Asunción, Agencia IP.- The 60-list Poncho Para’í, one of the most representative symbols of Paraguayan culture, was recognized this Tuesday as an intangible cultural heritage by the United Nations Educational, Scientific and Cultural Organization (Unesco).

Today, the ancestral and traditional techniques of making the 60-list Poncho Para’í, from Piribebuy, Republic of Paraguay, become part of the List of Intangible Cultural.

It is a Paraguayan handmade garment that consists of three parts: the body, the fringes, and the fajita or guard. Each part requires different artisanal procedures carried out jointly by women weavers.

Historically, indigenous peoples first used ancestral techniques transmitted orally from mothers to daughters. The garment symbolizes unity and identity and enjoys national recognition for its design and originality.

With the inclusion in this important list, the aim is to promote the dissemination of the country’s cultural heritage and raise awareness among the population about preserving it.

It is essential to mention that the name of the poncho is due to the 60 soldiers who were killed and buried in a mass grave in the Triple Alliance War.
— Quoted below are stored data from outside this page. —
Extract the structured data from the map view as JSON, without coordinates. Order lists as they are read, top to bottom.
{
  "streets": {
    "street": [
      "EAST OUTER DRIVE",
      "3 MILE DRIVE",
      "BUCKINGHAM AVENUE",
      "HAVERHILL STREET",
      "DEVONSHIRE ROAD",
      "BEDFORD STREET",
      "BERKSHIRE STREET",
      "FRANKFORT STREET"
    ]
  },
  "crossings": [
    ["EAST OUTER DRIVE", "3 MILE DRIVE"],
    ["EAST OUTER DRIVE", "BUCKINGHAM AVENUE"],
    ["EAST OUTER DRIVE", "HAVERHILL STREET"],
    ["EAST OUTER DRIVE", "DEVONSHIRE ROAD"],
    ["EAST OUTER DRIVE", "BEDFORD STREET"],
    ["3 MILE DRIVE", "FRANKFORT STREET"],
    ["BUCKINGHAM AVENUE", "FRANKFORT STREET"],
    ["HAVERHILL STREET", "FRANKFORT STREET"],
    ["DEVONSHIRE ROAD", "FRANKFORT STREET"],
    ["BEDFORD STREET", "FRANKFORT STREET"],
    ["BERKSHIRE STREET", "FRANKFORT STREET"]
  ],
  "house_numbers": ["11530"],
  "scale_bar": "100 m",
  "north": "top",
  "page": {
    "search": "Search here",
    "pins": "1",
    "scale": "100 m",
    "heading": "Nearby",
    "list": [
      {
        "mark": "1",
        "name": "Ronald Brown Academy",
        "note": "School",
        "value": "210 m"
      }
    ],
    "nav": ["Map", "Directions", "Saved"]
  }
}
The soldiers wore black and white ponchos.

To highlight the importance of this artisanal tradition

During the meeting of the Intergovernmental Committee for the Safeguarding of Intangible Cultural Heritage, the importance of this artisanal tradition was highlighted, identifying Paraguay as a nation with unparalleled cultural diversity, with 19 indigenous communities, five linguistic families, and two official languages, Guaraní and Spanish, grew in an environment of migrant and Afro-descendant cultures.
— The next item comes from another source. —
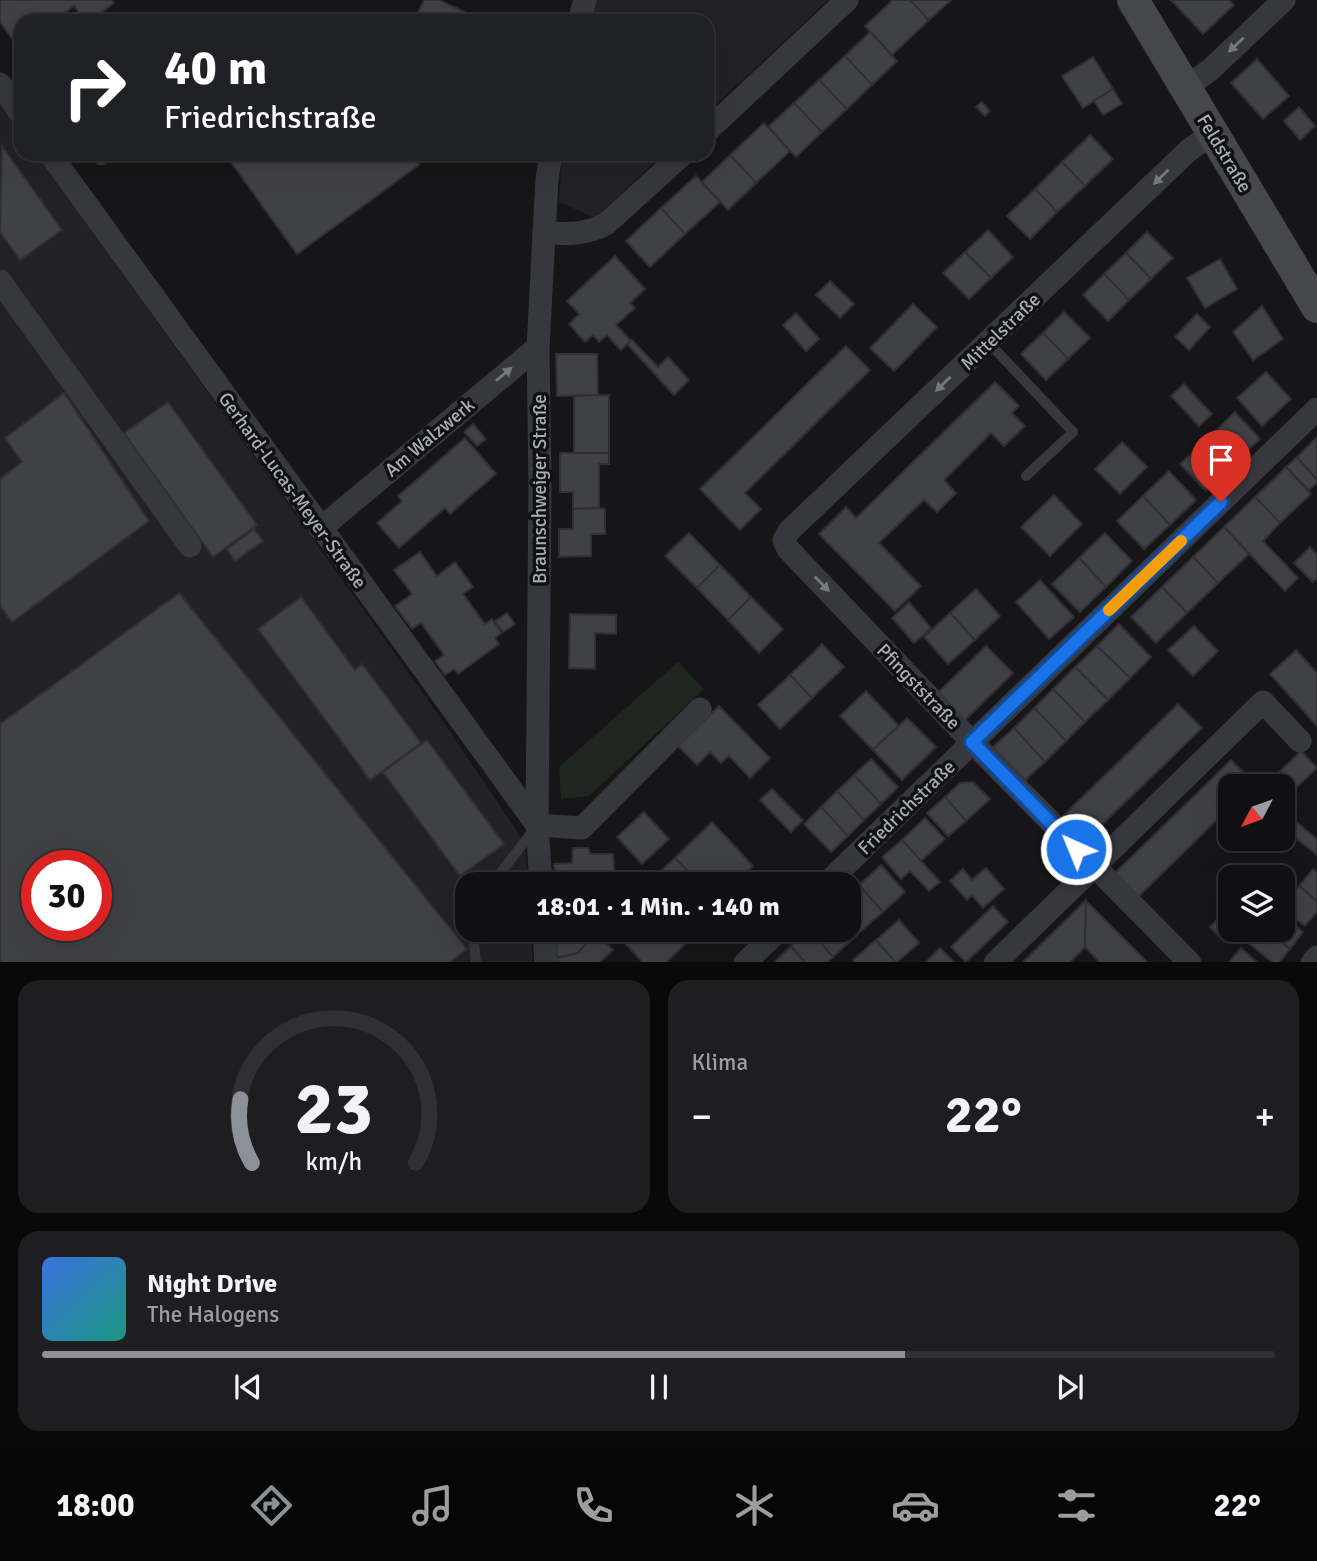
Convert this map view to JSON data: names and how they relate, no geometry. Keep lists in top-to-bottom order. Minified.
{"streets":{"street":["Feldstraße","Mittelstraße","Am Walzwerk","Braunschweiger Straße","Gerhard-Lucas-Meyer-Straße","Pfingststraße","Friedrichstraße"]},"crossings":[["Feldstraße","Mittelstraße"],["Mittelstraße","Pfingststraße"],["Am Walzwerk","Braunschweiger Straße"],["Am Walzwerk","Gerhard-Lucas-Meyer-Straße"],["Braunschweiger Straße","Gerhard-Lucas-Meyer-Straße"],["Pfingststraße","Friedrichstraße"]],"one_way":["Mittelstraße","Am Walzwerk","Pfingststraße"],"north":"bottom left","page":{"turn":["40 m","Friedrichstraße"],"limit":"30","trip":"18:01 · 1 Min. · 140 m","tile":"Klima","heat":["−","22°","+"],"song":["Night Drive","The Halogens"],"tabs":["18:00","22°"],"gauge":["23","km/h"]}}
Likewise, the Minister of Culture, Adriana Ortiz Semidei, expressed her gratitude to the Government of Botswana and each member country of the Committee for supporting this designation that promotes the union of efforts to safeguard heritage.

«This recognition pays tribute to the master artisans of the heroic city of Piribebuy, bearers of traditional knowledge who make the continuity of this ancient technique possible,» she said.

This achievement results from an arduous process in which the private sector’s efforts, the Municipality of Piribebuy, and the Government were added, led by the National Secretariat of Culture, and supported by the National Committee for the Safeguarding of Intangible Cultural Heritage.

«Today, Paraguayan pride rises to the sky, embracing this distinction that honors our heritage and tradition. We invite every citizen to feel part of this recognition that takes our culture to all corners of the planet. The 60-list Poncho Para’í is more than a garment; the living history of our country dresses the world today!» the National Secretariat of Culture highlighted.